_AIM OF THE EXERCISE_. Restate word for word the entries below, starting with the line with "51: (929, 456)" and continuing through the line with "103: (556, 453)". Include both of those lines and no others.

TASK MATERIAL section start

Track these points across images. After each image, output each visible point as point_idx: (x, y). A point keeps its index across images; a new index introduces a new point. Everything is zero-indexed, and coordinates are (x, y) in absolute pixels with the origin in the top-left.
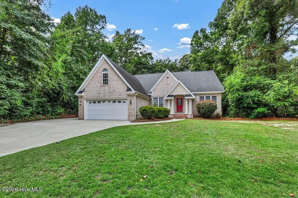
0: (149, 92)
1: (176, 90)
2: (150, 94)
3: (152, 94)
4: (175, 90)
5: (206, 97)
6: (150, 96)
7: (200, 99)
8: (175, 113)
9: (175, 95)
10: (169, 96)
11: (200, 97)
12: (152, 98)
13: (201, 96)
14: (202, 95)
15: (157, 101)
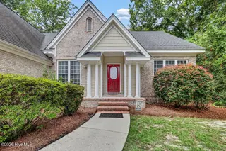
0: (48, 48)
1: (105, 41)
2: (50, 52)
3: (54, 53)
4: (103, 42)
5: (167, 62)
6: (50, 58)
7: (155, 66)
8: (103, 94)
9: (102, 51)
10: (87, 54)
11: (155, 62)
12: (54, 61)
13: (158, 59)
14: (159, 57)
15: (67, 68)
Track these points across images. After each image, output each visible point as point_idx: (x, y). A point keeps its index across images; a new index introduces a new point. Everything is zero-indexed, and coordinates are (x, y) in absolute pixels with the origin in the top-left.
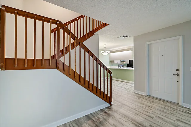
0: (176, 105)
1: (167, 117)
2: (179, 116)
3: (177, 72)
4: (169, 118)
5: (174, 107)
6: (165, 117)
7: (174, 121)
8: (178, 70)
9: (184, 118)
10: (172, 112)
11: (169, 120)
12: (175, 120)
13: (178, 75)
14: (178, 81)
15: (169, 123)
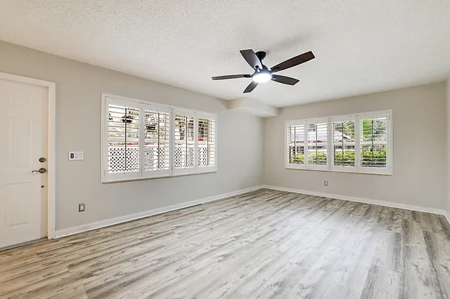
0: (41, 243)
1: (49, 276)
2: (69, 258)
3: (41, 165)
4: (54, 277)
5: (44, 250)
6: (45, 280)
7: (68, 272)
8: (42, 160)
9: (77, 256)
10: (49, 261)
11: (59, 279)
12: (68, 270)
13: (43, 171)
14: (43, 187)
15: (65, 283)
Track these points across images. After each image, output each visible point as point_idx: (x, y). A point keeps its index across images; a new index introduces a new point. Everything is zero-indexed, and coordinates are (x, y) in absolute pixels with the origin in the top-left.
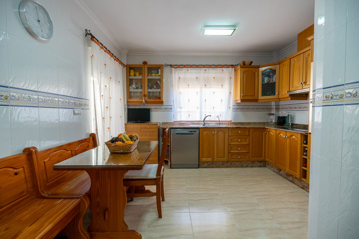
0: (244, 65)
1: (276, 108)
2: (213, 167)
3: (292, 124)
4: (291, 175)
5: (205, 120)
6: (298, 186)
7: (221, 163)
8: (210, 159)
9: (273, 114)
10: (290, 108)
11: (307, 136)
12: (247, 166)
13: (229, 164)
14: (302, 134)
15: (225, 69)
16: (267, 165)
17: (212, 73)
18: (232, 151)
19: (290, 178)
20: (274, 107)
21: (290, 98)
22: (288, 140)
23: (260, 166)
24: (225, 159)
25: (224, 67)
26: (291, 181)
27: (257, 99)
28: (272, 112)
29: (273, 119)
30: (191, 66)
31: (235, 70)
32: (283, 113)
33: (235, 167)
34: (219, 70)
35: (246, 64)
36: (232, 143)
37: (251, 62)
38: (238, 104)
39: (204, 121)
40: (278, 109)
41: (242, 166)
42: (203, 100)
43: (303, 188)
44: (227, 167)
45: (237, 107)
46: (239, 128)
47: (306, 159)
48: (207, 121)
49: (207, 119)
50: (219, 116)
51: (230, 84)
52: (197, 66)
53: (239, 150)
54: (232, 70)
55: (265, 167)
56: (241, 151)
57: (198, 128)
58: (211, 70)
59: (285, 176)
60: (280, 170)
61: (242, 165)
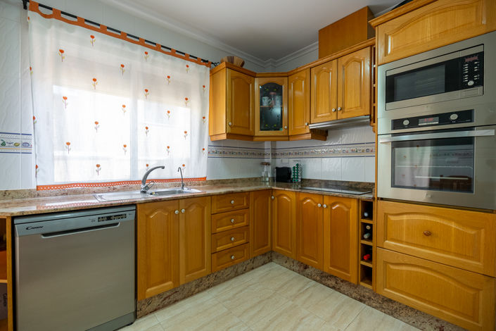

TASK MATERIAL section end
TASK MATERIAL section start

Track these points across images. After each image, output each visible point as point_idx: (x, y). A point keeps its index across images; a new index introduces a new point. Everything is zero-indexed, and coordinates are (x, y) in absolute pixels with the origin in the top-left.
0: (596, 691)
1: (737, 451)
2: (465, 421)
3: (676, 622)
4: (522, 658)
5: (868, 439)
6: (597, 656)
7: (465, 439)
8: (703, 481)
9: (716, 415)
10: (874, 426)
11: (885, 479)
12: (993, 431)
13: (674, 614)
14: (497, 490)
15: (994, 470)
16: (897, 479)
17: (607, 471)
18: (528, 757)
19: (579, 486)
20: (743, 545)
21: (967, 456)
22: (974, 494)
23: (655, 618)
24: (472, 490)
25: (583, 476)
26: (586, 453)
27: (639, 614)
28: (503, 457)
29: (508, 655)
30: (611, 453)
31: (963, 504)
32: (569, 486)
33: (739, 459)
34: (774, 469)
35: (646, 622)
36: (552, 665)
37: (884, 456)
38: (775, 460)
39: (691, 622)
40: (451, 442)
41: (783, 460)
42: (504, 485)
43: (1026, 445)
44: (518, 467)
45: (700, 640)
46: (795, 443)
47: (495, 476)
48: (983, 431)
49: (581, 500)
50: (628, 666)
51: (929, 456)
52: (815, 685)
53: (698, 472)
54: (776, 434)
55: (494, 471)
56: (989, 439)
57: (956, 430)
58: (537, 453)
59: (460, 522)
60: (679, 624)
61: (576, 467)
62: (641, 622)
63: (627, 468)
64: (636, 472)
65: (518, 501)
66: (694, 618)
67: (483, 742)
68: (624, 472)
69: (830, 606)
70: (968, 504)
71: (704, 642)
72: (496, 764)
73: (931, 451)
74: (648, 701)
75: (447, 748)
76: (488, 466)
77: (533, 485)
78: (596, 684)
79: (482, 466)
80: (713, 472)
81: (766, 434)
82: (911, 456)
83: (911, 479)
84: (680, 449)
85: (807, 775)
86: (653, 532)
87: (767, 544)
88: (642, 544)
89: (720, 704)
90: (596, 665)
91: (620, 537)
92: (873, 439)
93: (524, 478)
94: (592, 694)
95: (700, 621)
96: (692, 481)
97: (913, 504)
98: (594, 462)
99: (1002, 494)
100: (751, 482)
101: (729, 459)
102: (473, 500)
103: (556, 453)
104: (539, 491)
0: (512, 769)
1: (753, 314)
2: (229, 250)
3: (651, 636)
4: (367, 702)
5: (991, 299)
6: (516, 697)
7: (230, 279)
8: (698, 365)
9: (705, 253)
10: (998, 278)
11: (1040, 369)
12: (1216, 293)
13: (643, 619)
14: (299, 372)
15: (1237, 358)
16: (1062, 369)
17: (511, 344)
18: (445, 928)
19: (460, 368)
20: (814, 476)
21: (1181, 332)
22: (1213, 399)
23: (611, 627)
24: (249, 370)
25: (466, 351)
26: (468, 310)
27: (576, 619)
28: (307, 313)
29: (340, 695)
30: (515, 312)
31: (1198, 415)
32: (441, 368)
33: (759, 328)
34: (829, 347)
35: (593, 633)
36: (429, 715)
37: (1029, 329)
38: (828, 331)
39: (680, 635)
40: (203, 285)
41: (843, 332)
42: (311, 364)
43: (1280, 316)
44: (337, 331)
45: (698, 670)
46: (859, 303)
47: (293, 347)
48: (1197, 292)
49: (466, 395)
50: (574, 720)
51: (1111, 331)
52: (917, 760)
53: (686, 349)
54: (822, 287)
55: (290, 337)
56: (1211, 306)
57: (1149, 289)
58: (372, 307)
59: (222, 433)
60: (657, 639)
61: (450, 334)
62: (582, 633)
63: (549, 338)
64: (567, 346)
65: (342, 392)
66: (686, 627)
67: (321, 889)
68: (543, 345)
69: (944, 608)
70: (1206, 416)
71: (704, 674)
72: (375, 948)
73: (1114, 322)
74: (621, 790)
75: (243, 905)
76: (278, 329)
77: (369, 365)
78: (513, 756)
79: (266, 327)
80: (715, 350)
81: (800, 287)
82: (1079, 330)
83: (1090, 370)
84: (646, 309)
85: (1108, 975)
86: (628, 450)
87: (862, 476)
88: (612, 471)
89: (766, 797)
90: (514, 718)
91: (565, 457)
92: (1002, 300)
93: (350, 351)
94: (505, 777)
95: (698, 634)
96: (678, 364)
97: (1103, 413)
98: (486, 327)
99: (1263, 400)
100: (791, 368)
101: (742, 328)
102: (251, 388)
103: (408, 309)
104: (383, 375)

TASK MATERIAL section end

_SOLUTION TO THIS TASK_.
51: (929, 456)
52: (815, 685)
53: (698, 472)
54: (776, 434)
55: (494, 471)
56: (989, 439)
57: (956, 430)
58: (537, 453)
59: (460, 522)
60: (679, 624)
61: (576, 467)
62: (641, 622)
63: (627, 468)
64: (636, 472)
65: (518, 501)
66: (694, 618)
67: (483, 742)
68: (624, 472)
69: (830, 606)
70: (968, 504)
71: (704, 642)
72: (496, 764)
73: (931, 451)
74: (648, 701)
75: (447, 748)
76: (488, 466)
77: (533, 485)
78: (596, 684)
79: (482, 466)
80: (713, 472)
81: (766, 434)
82: (911, 456)
83: (911, 479)
84: (680, 449)
85: (807, 775)
86: (653, 532)
87: (767, 544)
88: (642, 544)
89: (720, 704)
90: (596, 665)
91: (620, 537)
92: (873, 439)
93: (524, 478)
94: (592, 694)
95: (700, 621)
96: (692, 481)
97: (913, 504)
98: (594, 462)
99: (1002, 494)
100: (751, 482)
101: (729, 459)
102: (473, 500)
103: (556, 453)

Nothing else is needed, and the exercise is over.